Unlike the previous websites that were easily closed by blocking domains, many of the current services adopt structures between peers and even hardware -based devices to hide their operations.
A recent study presented at the Usenix Security Symposium by a group of researchers from the University of Korea examined one of the most commonly used illegal transmission systems, known as Evpad.
How Evpad operated as a global piracy service
This system illegally allowed access to 1,260 channels from 18 countries, including the content of local transmissions, Netflix and Disney+.
Through a detailed analysis, the researchers found that the service offered 24,934 titles, ranging from films to television series and had a user base of 131,175 accounts.
They also identified 78 servers that support the platform, many housed in data centers abroad.
Evpad used libraries equally to distribute live transmissions, video material on request and pre -recorded content.
When integrating these functions into established tables, the service created an environment where users could transmit without paying regular subscription rates.
Although some users may believe that they are accessing collections similar to free stock video libraries, the reality is that much of the material is taken without authorization from paid platforms.
This structure reflected aspects of legitimate video accommodation platforms, but without the necessary license agreements.

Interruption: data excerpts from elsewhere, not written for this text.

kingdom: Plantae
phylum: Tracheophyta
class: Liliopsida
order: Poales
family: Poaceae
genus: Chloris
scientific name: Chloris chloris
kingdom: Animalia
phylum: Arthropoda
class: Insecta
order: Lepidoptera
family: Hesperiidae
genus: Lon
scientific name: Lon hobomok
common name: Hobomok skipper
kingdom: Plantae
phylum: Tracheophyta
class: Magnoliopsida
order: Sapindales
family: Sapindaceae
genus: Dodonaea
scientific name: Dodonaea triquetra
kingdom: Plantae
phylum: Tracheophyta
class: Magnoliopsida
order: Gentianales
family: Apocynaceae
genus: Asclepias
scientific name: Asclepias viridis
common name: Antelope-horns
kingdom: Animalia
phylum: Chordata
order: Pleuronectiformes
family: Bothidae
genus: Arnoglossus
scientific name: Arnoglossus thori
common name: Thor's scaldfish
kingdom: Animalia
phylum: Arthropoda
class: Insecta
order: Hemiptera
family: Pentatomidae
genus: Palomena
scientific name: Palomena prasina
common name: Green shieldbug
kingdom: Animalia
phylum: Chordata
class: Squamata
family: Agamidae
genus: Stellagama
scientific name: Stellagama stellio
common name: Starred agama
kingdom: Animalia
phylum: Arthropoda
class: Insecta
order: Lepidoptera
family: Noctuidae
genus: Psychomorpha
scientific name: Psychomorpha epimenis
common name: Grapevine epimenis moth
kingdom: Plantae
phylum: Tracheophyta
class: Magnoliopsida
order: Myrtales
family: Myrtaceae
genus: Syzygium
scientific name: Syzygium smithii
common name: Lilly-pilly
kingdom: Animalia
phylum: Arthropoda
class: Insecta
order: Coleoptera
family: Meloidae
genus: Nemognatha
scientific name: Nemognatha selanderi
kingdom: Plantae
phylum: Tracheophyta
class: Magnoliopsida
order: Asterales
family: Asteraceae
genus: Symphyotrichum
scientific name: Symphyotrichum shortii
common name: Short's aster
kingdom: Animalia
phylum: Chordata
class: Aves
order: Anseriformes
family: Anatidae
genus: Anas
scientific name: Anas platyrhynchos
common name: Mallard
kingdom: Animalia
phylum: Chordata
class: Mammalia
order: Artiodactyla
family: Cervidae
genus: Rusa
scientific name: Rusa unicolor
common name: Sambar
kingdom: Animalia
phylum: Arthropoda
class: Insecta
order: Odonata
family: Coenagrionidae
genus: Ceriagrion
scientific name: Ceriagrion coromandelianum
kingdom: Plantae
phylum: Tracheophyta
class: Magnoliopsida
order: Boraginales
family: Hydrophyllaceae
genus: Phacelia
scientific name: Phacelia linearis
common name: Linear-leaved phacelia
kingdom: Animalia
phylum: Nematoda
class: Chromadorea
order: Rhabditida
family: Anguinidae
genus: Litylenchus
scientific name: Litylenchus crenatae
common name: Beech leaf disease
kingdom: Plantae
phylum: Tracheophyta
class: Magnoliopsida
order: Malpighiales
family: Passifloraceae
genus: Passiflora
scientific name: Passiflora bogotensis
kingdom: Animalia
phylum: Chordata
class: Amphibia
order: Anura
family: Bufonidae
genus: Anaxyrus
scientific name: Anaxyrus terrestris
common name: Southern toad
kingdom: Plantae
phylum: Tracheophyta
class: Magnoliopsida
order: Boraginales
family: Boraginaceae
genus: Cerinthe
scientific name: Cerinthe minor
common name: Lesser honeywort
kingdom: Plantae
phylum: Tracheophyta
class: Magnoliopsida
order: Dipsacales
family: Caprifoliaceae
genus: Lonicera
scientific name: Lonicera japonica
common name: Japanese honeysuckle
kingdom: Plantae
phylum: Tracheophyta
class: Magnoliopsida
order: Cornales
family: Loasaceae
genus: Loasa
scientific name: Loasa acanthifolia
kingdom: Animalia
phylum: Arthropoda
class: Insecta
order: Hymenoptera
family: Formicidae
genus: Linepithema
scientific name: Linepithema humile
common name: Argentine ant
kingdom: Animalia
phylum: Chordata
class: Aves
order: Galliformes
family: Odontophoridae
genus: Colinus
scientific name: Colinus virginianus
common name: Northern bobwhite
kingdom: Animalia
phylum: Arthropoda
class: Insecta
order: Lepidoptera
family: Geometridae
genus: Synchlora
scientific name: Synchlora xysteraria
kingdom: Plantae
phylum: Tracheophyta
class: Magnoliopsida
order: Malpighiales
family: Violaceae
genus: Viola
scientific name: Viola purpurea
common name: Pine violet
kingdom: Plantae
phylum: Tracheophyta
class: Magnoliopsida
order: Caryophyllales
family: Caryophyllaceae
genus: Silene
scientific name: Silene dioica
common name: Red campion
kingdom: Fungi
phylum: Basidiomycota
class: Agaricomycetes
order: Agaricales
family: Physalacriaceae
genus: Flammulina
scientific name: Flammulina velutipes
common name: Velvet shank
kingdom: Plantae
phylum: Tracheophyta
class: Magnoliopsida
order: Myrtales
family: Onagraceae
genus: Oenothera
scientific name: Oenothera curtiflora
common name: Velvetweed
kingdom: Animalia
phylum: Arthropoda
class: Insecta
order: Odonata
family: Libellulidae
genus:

Once installed, the devices overlooked traditional free video players by connecting directly to hidden networks that shared material in all regions.
The combination of pairs and cloud -based pairs and servers allowed a rapid exchange while minimizing the exposure of the central operators.
To the reverse engineering of the Android applications of the service, the team discovered how authentication, servers lists and pairs links were administered.
They intercepted communication between devices and servers, revealing that key DNS domains were encoded in applications.
This finding allowed them to propose a elimination method based on blocking those domains at the level of Internet service providers.
Because the applications required that these addresses work, cut them immediately would immediately interrupt both live broadcasts and transmission on request.
Beyond the domain block, the researchers tested a second approach directed directly to the peer system (P2P).
When exploiting weaknesses in the way in which the devices exchanged data, they demonstrated that it was possible to launch a sybil attack.
In this scenario, many false companions are introduced into the network, overwhelming or deceiving real nodes.
During its tests, a single package prepared was enough to block the transmission service on an Evpad device.
While these strategies interrupted operations during the tests, the study emphasized that they are not permanent solutions.
Operators can broadcast new software versions or register new domains, restoring access in days.
Even so, the demolition showed that technical interventions, when combined with legal cooperation, can weaken large -scale piracy networks.